But speakers at a recent Vancouver conference on the issue all agreed the 1992 Supreme Court of Canada decision referred to as the Williams case won't be the final word on Native taxes.
"The soap opera has to continue," Douglas Sander, a law professor at the University of British Columbia, told the 100 delegates to the two-day conference this month. "Williams isn't the final act; the soprano hasn't sung yet."
The uncertainty over the Williams ruling stems from two different interpretations, one by tax collectors and the other by Aboriginal taxpayers and experts.
Section 87 of the Indian act exempts status Indians who live and work on reserve from paying income tax. And in 1983 in the Nowegijick case, the Supreme Court bolstered that exemption by ruling a status Indian living on reserve but working off reserve didn't have to pay income tax, as long as the employer was based on reserve.
For a decade, Native businesses had structured their tax planning based on that decision.
Then came Williams, a test case intended to decide if unemployment insurance benefits were taxable income. Because the Supreme Court couldn't determine where the payer - the federal government - was based, it concluded other factors connecting the worker to the reserve would have to be used, including where the money was earned, to entitle the worker to tax-free status.
But Revenue Canada interprets this to mean where the money is earned is the most important factor in determining if it's taxable. And it concluded if the money was made off reserve, it must be taxed.
The tax man's view is that Williams overrides Nowegijick. The change was to take effect last Jan. 1 but was moved up to next Jan. 1 to give Natives more time to prepare.
Since the beginning of the year, nothing has changed.
Revenue Canada sticks to its version of Williams. For Natives' part, they cannot agree what the next step should be.
In a panel discussion at the conference, three different experts made three different suggestions.
Barrie Davidson, a Vancouver tax lawyer, called Williams a bad law.
"I don't think there should be any acceptance of the Williams decision," he told delegates.
He said Natives must push another test case to the Supreme Court because the tax department won't back down on its policy guidelines based on its interpretation of Williams.
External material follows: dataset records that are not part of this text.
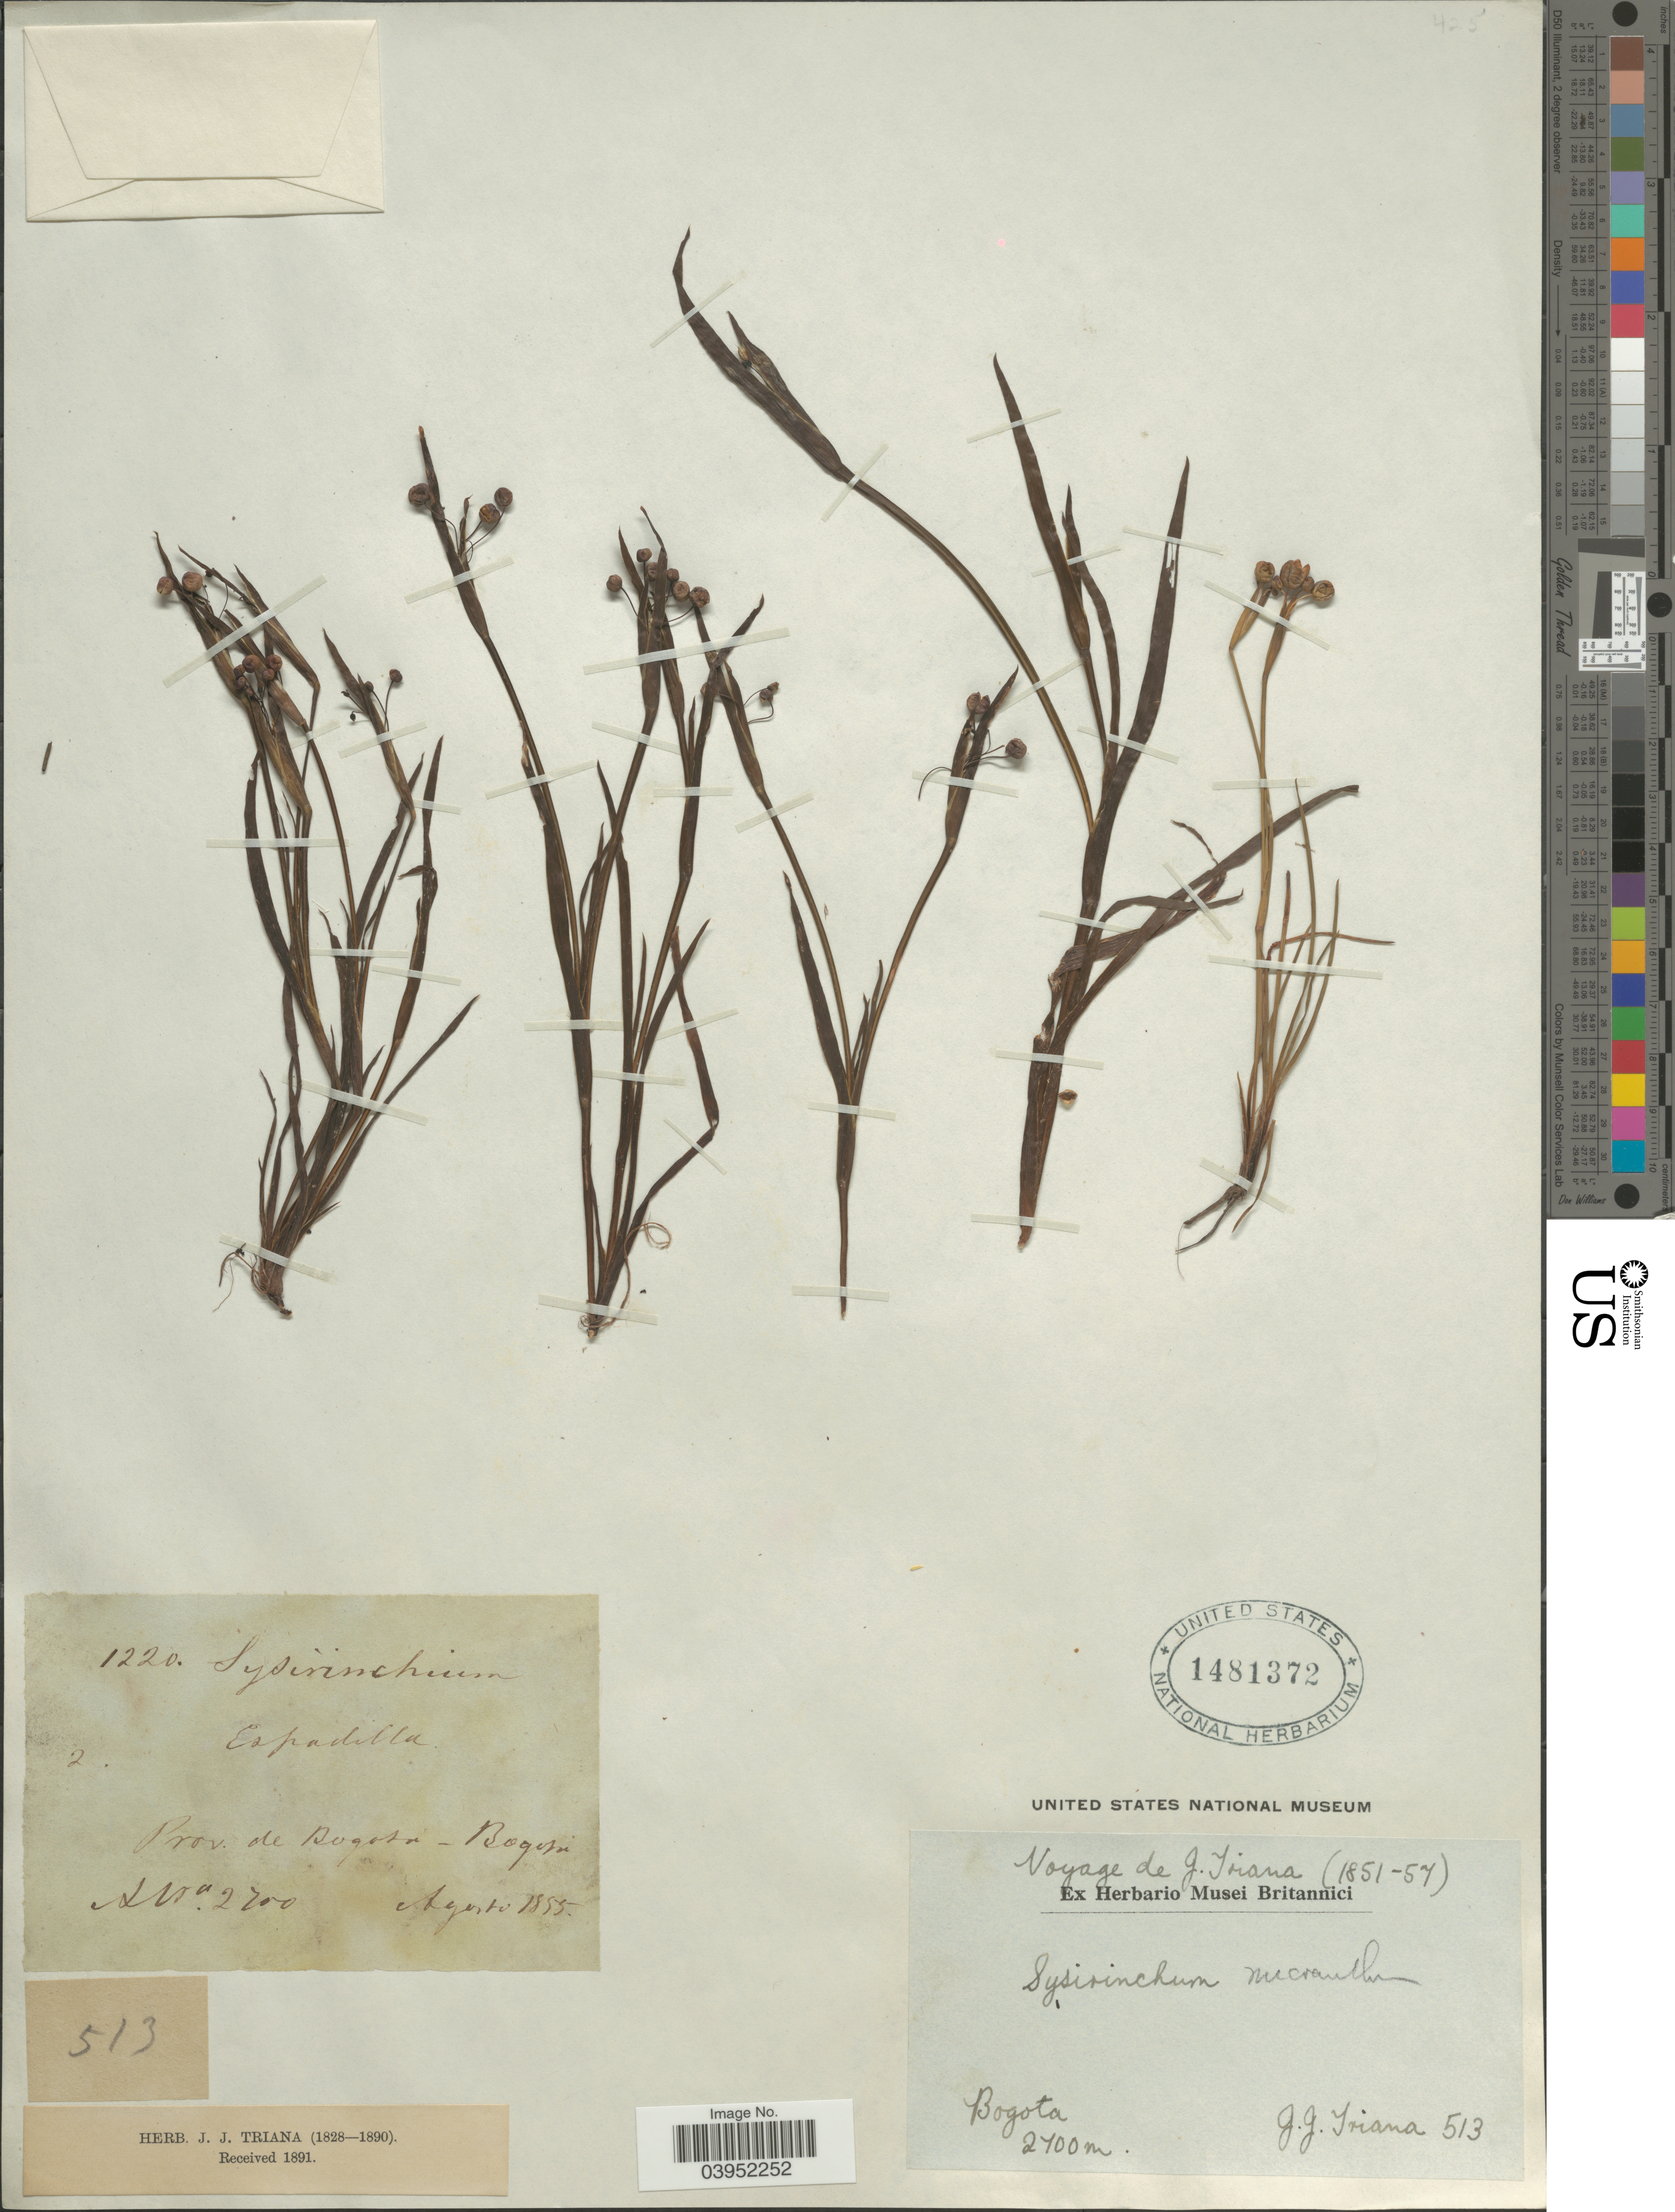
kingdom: Plantae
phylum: Tracheophyta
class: Liliopsida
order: Asparagales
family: Iridaceae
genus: Sisyrinchium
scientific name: Sisyrinchium micranthum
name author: Cav.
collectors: J. J. Triana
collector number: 513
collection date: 1855-08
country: Colombia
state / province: Bogota D.C.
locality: Prov. de Bogota.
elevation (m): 2700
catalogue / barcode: US 1481372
"The department of Revenue Canada has no intention whatsoever of listening to debate. Its guidelines stand; there's no sense in approaching Revenue Canada."
And he suggested appealing to Jean Chretien, who just before being elected into government called Williams a bad law that needed changing.
"You're wasting your time dealing with anyone short of the prime minister and maybe the minister of revenue," said Davidson. "The First Nations should directly approach the prime minister and ask (the Liberals) to live up to their commitments and to the basis in law."
David Anderson, the Vancouver-based federal revenue minister, had agreed to be keynote speaker at the conference but withdrew a week earlier without explanation, said Blythe Rogers, who handles public relations for the Native Investment and Trade Association, which organized the conference.
Revenue Canada said it doesn't set policy, it just collects taxes, he said.
Anderson could not be reached for comment.
Said Davidson, "We should all get behind a test...another test case has to be pushed to the Supreme Court to decide this case once and for all."
But Jack London, a Winnipeg lawyer and panel member, had a different view.
"First Nations should stay as far away from the courts as they possibly can," he said. "What test cases are likely to wind up doing are setting very difficult precedents that will set back the laws that provided for the liberal interpretations in the past."
He suggested Aboriginals work the Williams decision to thei advantage by adapting their tax planning under the new guidelines, for instance by setting up trusts.
"If you focus on Williams as bad law, you'll miss the good part of Williams," said London. "It opens up a whole new area of tax structuring."
A third panel member, Robin Wortman, the Metis executive director of the Advancement of Native Development Officers in Edmonton, agreed with neither plan.
"What we need is the federal government to vacate the jurisdiction of tax law and hand it over to the governments of First Nations."
"The fundamental issue is that First Nations need jurisdiction because First Nations need unlimited sources of income for economic development and to provide services to the people of their communities," he said.
In response to a delegate from a reserve in Northern B.C., who, as a law student, planned to open an office in Vancouver one day and wondered if he would need to maintain an apartment on his reserve to keep his tax-exempt status, Davidson said, "the answer is yes. If you don't live on the reserve, you're dead."
He added, "Jack's view is to work within Williams' guidelines. But lots of people can't," such as wage workers who wouldn't be able to set themselves up as a corporation on reserve to maintain an exempt status, as a self-employed lawyer could.
And Wortman worried about the effects that would have on reserves, particularly, he said, when huge non-Native businesses always seem to attract the best and brightest Natives as employees.
"If you have to set up an apartment on reserve, what does that leave for the communities? Is that the way we want to see the future?"